§ Suas tarefas
[a] Diga se cada afirmação a seguir confere com o texto sobre a cheia em Alagoa Grande, respondendo sim ou não e citando as palavras do texto que decidem: (i) a barragem de Camará foi concluída em 2002; (ii) Alagoa Grande tem 30 mil habitantes; (iii) menos da metade das casas de Alagoa Grande foi atingida pelas chuvas.
[b] Transforme em uma lista JSON de strings, com uma string para cada linha e sem as linhas em branco, o trecho das entradas que vai do começo delas até a linha que contém "scientific name: Nuttallia obscurata", incluindo essa linha.

Muita gente ainda chora, só de lembrar os momentos de pânico e de agonia. “Foi uma coisa triste, faço força para não lembrar, mas aqueles momentos nunca vão sair da minha memória”, disse Eliane Paes da Silva, enquanto suas lágrimas desciam pelo rosto. No chão, agora repleto de lama, ainda eram vistas as bandeirolas que antes enfeitavam a cidade para as festas juninas. Tragédia do brejo paraibano: três mil pessoas ficaram desabrigadas, seis morreram e várias desapareceram numa única noite, a de 17 de junho. “Quando não é uma coisa é outra”, resumiu o morador da Rua Nova, no município de Alagoa Grande, Justino Francisco da Silva, 67 anos. “Os políticos falam que um dia a Paraíba pode virar deserto, prometem muita coisa, mas constroem uma barragem que não aguenta a força da água e nos deixa assim, sem ter nem o que comer.” Não há como o camponês esconder sua tristeza e “desesperança nesses homens que mandam em tudo.” Lágrimas. Ele enxuga o rosto com as mãos que tantas décadas de produção cobriram de calos. Além de Alagoa Grande e Mulungu — onde outros 500 habitantes não puderam mais entrar em suas casas — a água invadiu também os municípios de Araçagi, Alagoinha, Mamanguape e Rio Tinto. A tragédia só não foi maior, dizem os moradores, porque uma emissora de rádio da cidade de Areia tomou conhecimento do rompimento da barragem e orientou os moradores das partes baixas de Alagoa Grande e Mulungu a deixarem suas residências.

A cheia do Mamanguape provocou também o transbordamento dos dois riachos que cortam Alagoa Grande, o Camarazal e o Coqueirinho. Todas as vias de acesso à cidade foram tomadas pela cheia e o município ficou ilhado por várias horas. Mais de 80% das casas foram atingidas pelas chuvas com 150 quilômetros de estradas vicinais destruídos.

A construção da barragem de Camará foi iniciada no ano 2000 e concluída em 2002, durante o governo do atual senador José Maranhão, do PMDB. Localizada em Alagoa Grande (cidade de 30 mil habitantes, a 60 km de Campina Grande e 145 km de João Pessoa, na região do Brejo paraibano — faixa entre o litoral chuvoso e o sertão árido), ocupa uma área de aproximadamente 160 hectares, recebe águas dos rios Riachão e Mamanguape e tem capacidade de acumular até 26.581.614 metros cúbicos, atendendo os municípios de Alagoa Nova, Alagoa Grande, Areia, Remígio, Matinhas, São Sebastião de Lagoa de Roça, Areial, Esperança, Lagoa Seca e Algodão de Jandaíra, nos quais residem 164 mil pessoas.

§ Trechos das entradas
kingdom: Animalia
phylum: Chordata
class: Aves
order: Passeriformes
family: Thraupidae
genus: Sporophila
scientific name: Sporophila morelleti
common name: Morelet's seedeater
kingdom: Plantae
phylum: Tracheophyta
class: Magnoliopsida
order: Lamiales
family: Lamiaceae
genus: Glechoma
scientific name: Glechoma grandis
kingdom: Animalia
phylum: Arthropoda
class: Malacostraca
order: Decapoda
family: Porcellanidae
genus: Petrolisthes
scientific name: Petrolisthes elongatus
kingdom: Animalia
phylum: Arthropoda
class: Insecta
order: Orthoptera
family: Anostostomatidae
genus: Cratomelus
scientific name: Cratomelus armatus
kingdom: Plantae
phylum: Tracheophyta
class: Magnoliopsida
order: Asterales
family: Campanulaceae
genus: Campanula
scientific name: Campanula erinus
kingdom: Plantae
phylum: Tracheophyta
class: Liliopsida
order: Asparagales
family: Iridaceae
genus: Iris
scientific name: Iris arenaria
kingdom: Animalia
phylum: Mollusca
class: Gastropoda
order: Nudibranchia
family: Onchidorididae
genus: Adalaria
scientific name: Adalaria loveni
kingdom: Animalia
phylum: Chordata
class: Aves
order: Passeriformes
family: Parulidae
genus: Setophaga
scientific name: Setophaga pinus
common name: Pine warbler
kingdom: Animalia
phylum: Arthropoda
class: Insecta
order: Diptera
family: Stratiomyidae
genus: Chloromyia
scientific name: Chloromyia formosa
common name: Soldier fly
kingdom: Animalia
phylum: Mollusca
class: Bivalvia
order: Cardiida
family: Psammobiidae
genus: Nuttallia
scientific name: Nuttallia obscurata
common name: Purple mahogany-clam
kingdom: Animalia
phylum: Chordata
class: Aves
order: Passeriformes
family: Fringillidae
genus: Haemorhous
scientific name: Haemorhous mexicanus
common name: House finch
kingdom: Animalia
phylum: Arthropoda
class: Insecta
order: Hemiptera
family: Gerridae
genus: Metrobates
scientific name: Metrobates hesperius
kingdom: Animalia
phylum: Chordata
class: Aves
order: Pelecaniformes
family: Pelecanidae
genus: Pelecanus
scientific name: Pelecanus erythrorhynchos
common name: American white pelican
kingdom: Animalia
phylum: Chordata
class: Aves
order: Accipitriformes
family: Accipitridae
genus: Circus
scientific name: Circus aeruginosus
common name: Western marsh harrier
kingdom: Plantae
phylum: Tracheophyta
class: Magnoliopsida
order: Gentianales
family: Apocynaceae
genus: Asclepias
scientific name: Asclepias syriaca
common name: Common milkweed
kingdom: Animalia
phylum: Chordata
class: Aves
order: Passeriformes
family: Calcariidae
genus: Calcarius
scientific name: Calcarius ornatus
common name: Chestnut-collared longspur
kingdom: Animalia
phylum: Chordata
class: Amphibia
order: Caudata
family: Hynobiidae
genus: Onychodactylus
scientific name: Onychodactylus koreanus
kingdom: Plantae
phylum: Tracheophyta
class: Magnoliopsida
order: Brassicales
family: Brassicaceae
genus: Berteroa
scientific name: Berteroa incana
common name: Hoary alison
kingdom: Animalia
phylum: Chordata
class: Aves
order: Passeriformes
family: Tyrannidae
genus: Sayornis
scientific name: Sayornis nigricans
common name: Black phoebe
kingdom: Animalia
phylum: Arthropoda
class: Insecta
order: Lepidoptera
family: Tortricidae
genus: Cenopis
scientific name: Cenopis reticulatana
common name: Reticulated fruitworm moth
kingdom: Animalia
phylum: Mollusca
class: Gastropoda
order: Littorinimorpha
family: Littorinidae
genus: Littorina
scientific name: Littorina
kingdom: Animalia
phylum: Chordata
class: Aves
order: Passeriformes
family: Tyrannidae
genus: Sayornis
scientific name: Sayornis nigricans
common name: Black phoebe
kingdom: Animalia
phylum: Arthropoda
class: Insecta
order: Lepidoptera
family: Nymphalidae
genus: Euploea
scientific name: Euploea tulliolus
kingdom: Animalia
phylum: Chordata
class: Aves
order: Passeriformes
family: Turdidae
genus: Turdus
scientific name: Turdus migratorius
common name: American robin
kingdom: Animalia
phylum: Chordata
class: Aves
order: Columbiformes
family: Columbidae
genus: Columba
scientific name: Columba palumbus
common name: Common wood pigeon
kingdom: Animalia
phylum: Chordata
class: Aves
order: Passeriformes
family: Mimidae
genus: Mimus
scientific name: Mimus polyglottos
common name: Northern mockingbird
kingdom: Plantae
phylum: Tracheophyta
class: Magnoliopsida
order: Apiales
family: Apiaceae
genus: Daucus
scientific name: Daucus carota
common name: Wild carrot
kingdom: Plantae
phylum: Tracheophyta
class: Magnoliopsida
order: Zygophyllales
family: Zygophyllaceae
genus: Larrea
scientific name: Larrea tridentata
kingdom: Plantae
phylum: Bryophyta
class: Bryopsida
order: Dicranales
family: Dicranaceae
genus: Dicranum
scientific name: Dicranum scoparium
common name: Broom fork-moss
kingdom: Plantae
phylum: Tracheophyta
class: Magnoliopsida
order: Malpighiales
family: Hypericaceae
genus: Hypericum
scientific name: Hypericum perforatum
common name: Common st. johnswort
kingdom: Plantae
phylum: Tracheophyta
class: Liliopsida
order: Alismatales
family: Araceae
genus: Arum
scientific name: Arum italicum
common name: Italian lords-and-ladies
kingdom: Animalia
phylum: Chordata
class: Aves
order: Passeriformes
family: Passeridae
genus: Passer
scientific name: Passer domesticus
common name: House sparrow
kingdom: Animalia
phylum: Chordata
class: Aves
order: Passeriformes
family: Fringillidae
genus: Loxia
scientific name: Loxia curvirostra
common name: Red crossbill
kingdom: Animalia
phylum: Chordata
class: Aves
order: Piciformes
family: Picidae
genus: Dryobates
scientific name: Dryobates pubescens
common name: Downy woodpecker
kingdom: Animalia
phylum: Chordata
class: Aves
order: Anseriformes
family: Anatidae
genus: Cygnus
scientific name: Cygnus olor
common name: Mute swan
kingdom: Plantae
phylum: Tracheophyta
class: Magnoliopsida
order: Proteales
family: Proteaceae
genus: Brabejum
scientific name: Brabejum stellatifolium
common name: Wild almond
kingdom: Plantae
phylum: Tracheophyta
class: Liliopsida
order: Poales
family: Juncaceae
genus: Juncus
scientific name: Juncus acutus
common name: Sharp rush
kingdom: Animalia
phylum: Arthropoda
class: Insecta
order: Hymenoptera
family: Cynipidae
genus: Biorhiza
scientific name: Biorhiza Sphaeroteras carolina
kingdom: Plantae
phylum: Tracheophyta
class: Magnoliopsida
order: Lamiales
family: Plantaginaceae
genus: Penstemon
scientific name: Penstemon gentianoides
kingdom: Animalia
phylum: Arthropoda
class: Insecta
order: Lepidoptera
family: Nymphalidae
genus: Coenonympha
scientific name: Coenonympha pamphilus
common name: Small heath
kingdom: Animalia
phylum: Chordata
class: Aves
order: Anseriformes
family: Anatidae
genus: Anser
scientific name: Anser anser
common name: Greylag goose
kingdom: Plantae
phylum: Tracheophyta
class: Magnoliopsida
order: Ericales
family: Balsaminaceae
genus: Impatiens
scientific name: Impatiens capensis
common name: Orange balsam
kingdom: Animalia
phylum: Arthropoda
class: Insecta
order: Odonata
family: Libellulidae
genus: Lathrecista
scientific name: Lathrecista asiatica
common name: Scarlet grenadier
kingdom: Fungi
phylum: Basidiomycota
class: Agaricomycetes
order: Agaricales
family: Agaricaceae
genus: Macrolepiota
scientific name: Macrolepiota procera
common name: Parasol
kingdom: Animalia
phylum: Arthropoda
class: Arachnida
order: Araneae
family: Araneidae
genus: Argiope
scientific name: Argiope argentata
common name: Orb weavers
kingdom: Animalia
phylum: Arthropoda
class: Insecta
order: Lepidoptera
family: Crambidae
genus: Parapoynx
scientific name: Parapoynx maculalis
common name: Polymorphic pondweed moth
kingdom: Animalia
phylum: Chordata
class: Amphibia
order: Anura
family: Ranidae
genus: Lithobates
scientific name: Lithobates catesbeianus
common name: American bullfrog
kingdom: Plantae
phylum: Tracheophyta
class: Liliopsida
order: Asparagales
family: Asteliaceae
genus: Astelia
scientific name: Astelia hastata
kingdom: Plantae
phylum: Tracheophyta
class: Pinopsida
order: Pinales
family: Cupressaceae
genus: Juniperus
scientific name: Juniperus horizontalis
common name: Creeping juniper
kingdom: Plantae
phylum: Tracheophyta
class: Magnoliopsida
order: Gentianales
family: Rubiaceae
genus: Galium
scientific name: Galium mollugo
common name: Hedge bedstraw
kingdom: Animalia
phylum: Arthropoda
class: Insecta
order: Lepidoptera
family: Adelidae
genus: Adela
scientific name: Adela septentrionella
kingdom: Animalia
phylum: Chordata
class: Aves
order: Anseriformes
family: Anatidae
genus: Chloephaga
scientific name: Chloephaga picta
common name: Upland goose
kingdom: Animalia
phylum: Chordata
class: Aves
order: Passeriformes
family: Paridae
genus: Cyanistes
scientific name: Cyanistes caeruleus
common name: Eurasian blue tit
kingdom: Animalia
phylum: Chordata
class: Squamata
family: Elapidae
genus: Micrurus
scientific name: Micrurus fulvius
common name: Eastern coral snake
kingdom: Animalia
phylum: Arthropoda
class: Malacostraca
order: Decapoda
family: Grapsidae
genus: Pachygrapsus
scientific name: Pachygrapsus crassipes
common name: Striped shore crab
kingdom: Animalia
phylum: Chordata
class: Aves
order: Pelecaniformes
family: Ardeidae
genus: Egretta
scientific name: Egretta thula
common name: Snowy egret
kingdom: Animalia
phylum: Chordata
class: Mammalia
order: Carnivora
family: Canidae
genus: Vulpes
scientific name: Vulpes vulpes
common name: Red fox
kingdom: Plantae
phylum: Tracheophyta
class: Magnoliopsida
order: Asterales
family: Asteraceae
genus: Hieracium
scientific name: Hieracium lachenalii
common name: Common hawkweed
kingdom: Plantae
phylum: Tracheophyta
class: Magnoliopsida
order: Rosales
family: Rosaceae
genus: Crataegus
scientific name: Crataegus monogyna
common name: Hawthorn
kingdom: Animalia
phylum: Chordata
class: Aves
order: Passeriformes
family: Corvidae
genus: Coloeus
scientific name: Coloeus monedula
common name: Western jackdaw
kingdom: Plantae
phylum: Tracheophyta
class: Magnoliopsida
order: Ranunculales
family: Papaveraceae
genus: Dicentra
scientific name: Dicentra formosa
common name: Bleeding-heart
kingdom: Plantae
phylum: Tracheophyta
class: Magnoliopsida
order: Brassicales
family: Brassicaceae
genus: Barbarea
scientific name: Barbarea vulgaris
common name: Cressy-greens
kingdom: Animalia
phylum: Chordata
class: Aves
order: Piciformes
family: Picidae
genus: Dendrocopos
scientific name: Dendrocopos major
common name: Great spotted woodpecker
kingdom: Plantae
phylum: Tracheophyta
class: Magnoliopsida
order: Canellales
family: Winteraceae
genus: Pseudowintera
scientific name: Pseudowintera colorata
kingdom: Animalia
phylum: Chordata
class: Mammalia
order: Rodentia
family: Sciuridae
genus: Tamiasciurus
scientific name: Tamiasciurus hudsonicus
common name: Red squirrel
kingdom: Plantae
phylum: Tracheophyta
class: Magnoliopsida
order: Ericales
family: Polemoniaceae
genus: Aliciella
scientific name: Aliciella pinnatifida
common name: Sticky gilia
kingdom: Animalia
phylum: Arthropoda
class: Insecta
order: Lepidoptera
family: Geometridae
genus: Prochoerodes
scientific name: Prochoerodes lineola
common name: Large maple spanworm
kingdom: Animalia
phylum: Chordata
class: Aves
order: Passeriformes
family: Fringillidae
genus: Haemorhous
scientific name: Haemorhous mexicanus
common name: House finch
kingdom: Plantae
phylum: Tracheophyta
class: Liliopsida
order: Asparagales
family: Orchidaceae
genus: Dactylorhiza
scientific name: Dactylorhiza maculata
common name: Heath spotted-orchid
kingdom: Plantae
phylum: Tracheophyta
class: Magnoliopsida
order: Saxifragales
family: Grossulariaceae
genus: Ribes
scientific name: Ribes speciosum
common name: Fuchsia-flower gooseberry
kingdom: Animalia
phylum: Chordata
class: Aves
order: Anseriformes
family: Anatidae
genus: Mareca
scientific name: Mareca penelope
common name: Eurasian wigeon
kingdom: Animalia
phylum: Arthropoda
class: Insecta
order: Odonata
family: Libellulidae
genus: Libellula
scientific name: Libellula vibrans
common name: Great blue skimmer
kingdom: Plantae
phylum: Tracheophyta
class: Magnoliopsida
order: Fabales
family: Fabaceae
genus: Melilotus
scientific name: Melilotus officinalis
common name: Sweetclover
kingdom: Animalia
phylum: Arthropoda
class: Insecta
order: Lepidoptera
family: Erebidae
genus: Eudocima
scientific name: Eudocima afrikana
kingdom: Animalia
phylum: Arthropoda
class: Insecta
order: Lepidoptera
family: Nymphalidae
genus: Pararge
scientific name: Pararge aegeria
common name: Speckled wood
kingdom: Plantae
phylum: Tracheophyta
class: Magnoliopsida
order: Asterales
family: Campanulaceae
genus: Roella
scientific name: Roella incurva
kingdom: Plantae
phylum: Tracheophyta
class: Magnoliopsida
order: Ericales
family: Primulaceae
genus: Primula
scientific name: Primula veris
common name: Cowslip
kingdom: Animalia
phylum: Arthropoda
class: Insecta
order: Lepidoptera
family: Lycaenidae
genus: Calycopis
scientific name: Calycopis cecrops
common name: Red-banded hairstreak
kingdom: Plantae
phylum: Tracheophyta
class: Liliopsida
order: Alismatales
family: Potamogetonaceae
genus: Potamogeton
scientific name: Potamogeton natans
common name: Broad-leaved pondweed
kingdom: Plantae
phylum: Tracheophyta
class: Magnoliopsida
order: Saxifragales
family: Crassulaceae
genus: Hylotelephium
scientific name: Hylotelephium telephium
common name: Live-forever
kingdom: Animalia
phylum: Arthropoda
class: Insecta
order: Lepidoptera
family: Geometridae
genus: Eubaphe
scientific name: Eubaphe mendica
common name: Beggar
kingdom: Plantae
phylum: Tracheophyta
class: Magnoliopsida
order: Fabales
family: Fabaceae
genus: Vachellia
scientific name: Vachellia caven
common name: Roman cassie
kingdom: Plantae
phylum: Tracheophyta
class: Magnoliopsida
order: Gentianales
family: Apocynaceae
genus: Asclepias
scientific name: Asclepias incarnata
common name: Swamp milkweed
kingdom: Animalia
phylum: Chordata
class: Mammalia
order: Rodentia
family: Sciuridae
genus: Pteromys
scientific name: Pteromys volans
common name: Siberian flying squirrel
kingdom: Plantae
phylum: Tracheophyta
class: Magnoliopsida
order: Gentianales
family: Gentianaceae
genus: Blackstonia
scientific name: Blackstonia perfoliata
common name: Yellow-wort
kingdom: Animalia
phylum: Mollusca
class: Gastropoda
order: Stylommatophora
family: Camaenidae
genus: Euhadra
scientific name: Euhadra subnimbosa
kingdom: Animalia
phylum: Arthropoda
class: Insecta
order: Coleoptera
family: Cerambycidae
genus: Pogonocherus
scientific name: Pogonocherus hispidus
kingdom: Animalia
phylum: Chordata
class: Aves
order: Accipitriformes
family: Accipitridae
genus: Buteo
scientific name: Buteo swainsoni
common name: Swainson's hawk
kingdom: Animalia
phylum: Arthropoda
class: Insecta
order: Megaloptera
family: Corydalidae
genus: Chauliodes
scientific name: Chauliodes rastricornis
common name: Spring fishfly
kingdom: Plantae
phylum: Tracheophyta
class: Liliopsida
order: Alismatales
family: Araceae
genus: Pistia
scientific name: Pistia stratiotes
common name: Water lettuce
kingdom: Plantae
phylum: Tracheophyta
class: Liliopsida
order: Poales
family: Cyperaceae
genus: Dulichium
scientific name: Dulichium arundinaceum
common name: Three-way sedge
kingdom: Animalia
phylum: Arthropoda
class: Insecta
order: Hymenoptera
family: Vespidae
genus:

§ Respostas escritas
[a]
(i) Sim: "concluída em 2002"
(ii) Sim: "cidade de 30 mil habitantes"
(iii) Não: "Mais de 80% das casas foram atingidas pelas chuvas"

[b]
[
  "kingdom: Animalia",
  "phylum: Chordata",
  "class: Aves",
  "order: Passeriformes",
  "family: Thraupidae",
  "genus: Sporophila",
  "scientific name: Sporophila morelleti",
  "common name: Morelet's seedeater",
  "kingdom: Plantae",
  "phylum: Tracheophyta",
  "class: Magnoliopsida",
  "order: Lamiales",
  "family: Lamiaceae",
  "genus: Glechoma",
  "scientific name: Glechoma grandis",
  "kingdom: Animalia",
  "phylum: Arthropoda",
  "class: Malacostraca",
  "order: Decapoda",
  "family: Porcellanidae",
  "genus: Petrolisthes",
  "scientific name: Petrolisthes elongatus",
  "kingdom: Animalia",
  "phylum: Arthropoda",
  "class: Insecta",
  "order: Orthoptera",
  "family: Anostostomatidae",
  "genus: Cratomelus",
  "scientific name: Cratomelus armatus",
  "kingdom: Plantae",
  "phylum: Tracheophyta",
  "class: Magnoliopsida",
  "order: Asterales",
  "family: Campanulaceae",
  "genus: Campanula",
  "scientific name: Campanula erinus",
  "kingdom: Plantae",
  "phylum: Tracheophyta",
  "class: Liliopsida",
  "order: Asparagales",
  "family: Iridaceae",
  "genus: Iris",
  "scientific name: Iris arenaria",
  "kingdom: Animalia",
  "phylum: Mollusca",
  "class: Gastropoda",
  "order: Nudibranchia",
  "family: Onchidorididae",
  "genus: Adalaria",
  "scientific name: Adalaria loveni",
  "kingdom: Animalia",
  "phylum: Chordata",
  "class: Aves",
  "order: Passeriformes",
  "family: Parulidae",
  "genus: Setophaga",
  "scientific name: Setophaga pinus",
  "common name: Pine warbler",
  "kingdom: Animalia",
  "phylum: Arthropoda",
  "class: Insecta",
  "order: Diptera",
  "family: Stratiomyidae",
  "genus: Chloromyia",
  "scientific name: Chloromyia formosa",
  "common name: Soldier fly",
  "kingdom: Animalia",
  "phylum: Mollusca",
  "class: Bivalvia",
  "order: Cardiida",
  "family: Psammobiidae",
  "genus: Nuttallia",
  "scientific name: Nuttallia obscurata"
]